What the task asks: Each line of the data below that contains "read" must be copied.

Provided records:
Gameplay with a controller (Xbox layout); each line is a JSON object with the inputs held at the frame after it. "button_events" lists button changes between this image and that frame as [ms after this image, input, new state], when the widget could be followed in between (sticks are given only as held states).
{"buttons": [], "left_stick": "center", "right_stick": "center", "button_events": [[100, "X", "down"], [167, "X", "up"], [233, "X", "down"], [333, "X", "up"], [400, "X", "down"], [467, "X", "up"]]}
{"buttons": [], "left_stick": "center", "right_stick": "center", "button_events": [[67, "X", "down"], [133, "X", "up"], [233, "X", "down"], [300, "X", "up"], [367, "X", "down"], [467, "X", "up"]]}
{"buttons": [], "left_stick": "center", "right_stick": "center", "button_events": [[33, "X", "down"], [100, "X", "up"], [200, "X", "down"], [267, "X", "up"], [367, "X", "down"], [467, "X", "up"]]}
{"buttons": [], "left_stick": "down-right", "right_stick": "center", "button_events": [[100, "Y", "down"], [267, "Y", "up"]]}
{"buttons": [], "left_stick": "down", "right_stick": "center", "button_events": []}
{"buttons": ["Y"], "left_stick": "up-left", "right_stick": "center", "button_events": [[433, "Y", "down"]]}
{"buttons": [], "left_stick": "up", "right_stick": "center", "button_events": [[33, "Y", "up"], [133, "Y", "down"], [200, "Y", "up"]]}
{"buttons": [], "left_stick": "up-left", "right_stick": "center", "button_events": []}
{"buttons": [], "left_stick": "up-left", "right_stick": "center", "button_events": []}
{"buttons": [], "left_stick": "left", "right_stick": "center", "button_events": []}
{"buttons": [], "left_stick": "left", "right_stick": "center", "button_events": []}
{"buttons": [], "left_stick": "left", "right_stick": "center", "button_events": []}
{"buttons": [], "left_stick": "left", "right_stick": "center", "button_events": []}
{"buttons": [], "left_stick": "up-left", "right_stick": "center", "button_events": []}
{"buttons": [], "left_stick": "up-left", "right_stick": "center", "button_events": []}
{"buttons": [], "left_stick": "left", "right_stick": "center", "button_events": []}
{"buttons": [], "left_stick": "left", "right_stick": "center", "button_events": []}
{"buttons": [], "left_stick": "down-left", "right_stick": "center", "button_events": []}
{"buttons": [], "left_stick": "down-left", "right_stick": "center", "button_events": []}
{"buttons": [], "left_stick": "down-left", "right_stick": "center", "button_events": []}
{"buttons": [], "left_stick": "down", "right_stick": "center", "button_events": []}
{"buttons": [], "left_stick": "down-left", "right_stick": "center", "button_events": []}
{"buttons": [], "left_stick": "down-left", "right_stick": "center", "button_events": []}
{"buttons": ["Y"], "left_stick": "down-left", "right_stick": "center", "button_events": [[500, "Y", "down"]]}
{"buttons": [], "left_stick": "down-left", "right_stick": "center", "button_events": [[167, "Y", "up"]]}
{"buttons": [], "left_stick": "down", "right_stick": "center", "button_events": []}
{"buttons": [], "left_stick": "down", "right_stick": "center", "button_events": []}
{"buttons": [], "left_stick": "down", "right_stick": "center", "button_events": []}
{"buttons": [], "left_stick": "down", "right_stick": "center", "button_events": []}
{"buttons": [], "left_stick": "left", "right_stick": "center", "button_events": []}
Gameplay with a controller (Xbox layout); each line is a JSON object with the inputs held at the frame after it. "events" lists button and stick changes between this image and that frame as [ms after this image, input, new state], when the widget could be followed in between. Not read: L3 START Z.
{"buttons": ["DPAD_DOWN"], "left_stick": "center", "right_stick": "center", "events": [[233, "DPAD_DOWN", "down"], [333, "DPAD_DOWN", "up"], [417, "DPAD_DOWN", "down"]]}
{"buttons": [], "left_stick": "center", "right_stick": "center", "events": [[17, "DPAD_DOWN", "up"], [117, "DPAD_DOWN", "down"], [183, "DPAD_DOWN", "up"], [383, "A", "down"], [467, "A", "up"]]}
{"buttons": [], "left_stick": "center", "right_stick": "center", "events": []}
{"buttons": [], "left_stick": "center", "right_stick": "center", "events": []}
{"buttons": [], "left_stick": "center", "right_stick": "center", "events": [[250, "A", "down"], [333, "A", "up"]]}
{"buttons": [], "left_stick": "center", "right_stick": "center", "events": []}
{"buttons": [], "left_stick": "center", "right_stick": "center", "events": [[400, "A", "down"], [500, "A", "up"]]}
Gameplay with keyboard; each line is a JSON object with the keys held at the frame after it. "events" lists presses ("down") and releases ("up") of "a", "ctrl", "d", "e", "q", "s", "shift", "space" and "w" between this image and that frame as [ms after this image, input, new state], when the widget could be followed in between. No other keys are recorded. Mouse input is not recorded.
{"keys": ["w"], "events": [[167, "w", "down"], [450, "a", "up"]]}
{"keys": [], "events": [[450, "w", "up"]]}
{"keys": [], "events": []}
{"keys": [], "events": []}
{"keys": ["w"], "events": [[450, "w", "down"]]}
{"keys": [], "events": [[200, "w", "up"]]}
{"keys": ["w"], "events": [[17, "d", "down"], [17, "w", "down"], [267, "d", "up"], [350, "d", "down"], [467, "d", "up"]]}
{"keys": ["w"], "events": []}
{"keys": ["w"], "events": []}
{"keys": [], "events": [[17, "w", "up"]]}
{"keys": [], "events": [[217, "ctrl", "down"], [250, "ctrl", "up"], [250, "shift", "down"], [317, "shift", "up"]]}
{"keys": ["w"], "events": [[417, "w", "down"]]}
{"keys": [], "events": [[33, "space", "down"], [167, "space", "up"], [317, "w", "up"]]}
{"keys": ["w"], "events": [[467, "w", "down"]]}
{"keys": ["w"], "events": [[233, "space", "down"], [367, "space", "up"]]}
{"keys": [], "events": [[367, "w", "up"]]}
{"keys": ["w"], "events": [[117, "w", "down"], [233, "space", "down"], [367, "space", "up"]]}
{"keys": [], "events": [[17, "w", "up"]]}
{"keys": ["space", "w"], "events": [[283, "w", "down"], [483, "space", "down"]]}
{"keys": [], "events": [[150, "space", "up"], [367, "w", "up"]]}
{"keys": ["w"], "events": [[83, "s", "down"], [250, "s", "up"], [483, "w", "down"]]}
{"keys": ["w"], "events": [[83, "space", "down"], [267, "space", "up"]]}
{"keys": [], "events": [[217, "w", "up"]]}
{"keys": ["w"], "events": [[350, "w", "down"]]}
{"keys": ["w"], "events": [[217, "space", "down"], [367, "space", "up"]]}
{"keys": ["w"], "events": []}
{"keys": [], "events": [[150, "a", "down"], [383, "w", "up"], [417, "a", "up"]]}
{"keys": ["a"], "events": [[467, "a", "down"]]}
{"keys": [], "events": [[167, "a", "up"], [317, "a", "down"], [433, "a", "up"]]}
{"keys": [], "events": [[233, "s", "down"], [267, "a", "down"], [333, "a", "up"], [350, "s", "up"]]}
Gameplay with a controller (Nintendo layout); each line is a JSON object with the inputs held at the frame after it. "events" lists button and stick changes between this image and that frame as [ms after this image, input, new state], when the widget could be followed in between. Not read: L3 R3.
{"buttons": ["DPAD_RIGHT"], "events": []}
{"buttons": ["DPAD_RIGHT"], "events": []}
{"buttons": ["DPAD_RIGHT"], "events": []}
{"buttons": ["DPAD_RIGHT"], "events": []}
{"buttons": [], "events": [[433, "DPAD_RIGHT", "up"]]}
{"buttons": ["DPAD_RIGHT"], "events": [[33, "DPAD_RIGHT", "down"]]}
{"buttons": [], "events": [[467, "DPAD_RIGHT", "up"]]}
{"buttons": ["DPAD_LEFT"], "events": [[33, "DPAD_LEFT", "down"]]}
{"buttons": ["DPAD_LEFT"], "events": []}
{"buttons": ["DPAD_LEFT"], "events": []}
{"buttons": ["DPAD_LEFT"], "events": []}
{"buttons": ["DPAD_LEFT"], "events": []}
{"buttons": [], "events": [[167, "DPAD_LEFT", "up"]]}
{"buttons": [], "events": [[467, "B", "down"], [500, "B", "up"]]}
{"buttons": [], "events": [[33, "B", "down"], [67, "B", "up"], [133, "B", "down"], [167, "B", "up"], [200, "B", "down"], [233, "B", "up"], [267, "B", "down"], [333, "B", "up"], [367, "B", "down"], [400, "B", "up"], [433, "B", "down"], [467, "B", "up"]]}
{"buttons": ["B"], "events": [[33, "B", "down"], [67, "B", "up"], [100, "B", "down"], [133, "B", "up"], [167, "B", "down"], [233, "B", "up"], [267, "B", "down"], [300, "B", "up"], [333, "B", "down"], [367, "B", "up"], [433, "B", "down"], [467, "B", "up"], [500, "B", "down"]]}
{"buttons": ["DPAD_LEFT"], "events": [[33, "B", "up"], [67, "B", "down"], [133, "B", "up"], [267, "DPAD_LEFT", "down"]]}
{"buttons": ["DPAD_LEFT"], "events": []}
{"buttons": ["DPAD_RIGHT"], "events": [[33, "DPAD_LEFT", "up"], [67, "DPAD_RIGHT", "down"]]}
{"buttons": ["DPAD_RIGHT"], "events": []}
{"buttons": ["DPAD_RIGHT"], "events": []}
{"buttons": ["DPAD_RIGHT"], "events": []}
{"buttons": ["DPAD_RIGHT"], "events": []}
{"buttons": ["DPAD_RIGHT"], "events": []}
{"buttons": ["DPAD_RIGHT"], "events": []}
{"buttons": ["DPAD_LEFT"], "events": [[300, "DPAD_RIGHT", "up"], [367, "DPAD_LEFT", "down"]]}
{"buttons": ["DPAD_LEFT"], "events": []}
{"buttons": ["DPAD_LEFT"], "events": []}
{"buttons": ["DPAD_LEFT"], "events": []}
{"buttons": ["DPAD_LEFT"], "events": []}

Response to the exercise:
Gameplay with a controller (Xbox layout); each line is a JSON object with the inputs held at the frame after it. "events" lists button and stick changes between this image and that frame as [ms after this image, input, new state], when the widget could be followed in between. Not read: L3 START Z.
Gameplay with a controller (Nintendo layout); each line is a JSON object with the inputs held at the frame after it. "events" lists button and stick changes between this image and that frame as [ms after this image, input, new state], when the widget could be followed in between. Not read: L3 R3.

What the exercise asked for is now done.